I was cutting right into my newspaper deadline, trying to get it off to press before noon. Alyssa and Payton, to my relief, were outside playing. I had gone out to check on them and they were telling me how cozy warm in was inside the bales of hay. There were 4 bales, 2 were on the bottom about 1 1/2 feet apart and the other 2 laid across the top over the space, leaving just enough space for my 2 little kids. They wanted to have a fire to play like they were camping (I think they were remembering the Pioneer Trek we went on earlier this summer). I told them it would be fine to have a PRETEND fire. That wasn't good enough for Payton. Apparently, he knows where the matches are kept. He sneaked inside, climbed up on the kitchen counter and helped himself to a small box of matches from the very back corner of the cabinet, and went back outside. Meanwhile, I was hurriedly sending files via the internet as I received a couple phone calls. Alyssa came in and patiently waited for me to hang up before informing me that "Payton burned up Daddy's hay." Who knew Payton could even light a match!?!? I have thanked my Heavenly Father again and again that our children were not inside the hay when that match was lit.

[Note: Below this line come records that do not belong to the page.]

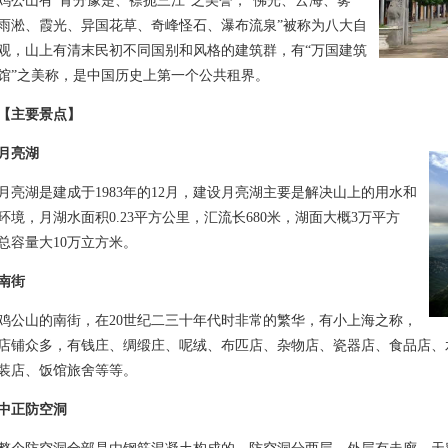
山有“青分豫楚、襟扼三江”之美誉，“佛光、云海、雾
雨淞、霞光、异国花草、奇峰怪石、瀑布流泉”被称为八大自
观，山上有清末民初不同国别和风格的建筑群，有“万国建筑
馆”之美称，是中国历史上第一个公共租界。
【主要景点】
月亮湖
湖是建成于1983年的12月，建设月亮湖主要是解决山上的用水和
环境，月湖水面积0.23平方公里，汇流长680米，湖面大概3万平方
总容量大10万立方米。
南街
山的南街，在20世纪二三十年代时非常的繁华，有小上海之称，
店铺众多，有钱庄、绸缎庄、呢绒、布匹店、杂物店、瓷器店、食品店、
装店、饭馆旅舍等等。
中正防空洞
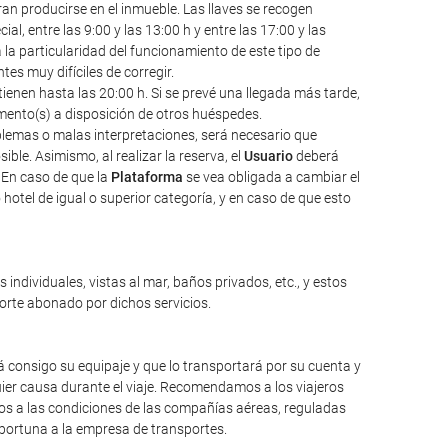
an producirse en el inmueble. Las llaves se recogen
l, entre las 9:00 y las 13:00 h y entre las 17:00 y las
a la particularidad del funcionamiento de este tipo de
s muy difíciles de corregir.
ienen hasta las 20:00 h. Si se prevé una llegada más tarde,
amento(s) a disposición de otros huéspedes.
oblemas o malas interpretaciones, será necesario que
ble. Asimismo, al realizar la reserva, el
Usuario
deberá
 En caso de que la
Plataforma
se vea obligada a cambiar el
hotel de igual o superior categoría, y en caso de que esto
individuales, vistas al mar, baños privados, etc., y estos
porte abonado por dichos servicios.
 consigo su equipaje y que lo transportará por su cuenta y
ier causa durante el viaje. Recomendamos a los viajeros
mos a las condiciones de las compañías aéreas, reguladas
oportuna a la empresa de transportes.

Eli and I talked about fire dangers the rest of the day and also continuously expressed our gratitude that no one was hurt. My lesson: Get a babysitter on deadline day.

Saturday, August 1, 2009

County Fair

We made it back from summer vacation just in time for the County Fair.


We spent most of our time in the petting zoo. There were lots of goats. We bought feed for them, but, if you weren't paying attention they'd grab the cup right out of your hand and dump the whole cup full into their mouth.


Payton's climbs up everything these days. I am constantly telling him "come on down from there" or "that's not a jungle gym," which is kind of funny because I don't think he even knows what a jungle gym is. Do they have those on playgrounds anymore?


Brushing the cow seems to be much more fun than last year. Alyssa gave Payton all the instructions so that he would know what to do.


Inside, they had a giant kaleidoscope display. It was fun for maybe a minute. I was very disappointed that they didn't have more in there for kids to do. Last year they has several different play areas and both days we went they enjoyed playing in them. Oh well.


We did make it in time to milk the cow. I got pictures of both Payton and Alyssa but I couldn't get my camera to focus on Payton. I am having a few issues with my new camera. It does have some nice features, but it really lacks in the "point-and-shoot" department.


And finally, we ended with the best part of the whole event. The rides!


This year we stayed 1/2 a day and that was plenty of time. Last year we spent 2 evenings here. It seems like there was much more for little kids to do last year. But, still, we had fun and we'll do it again next year (on opening day the rides are only $1).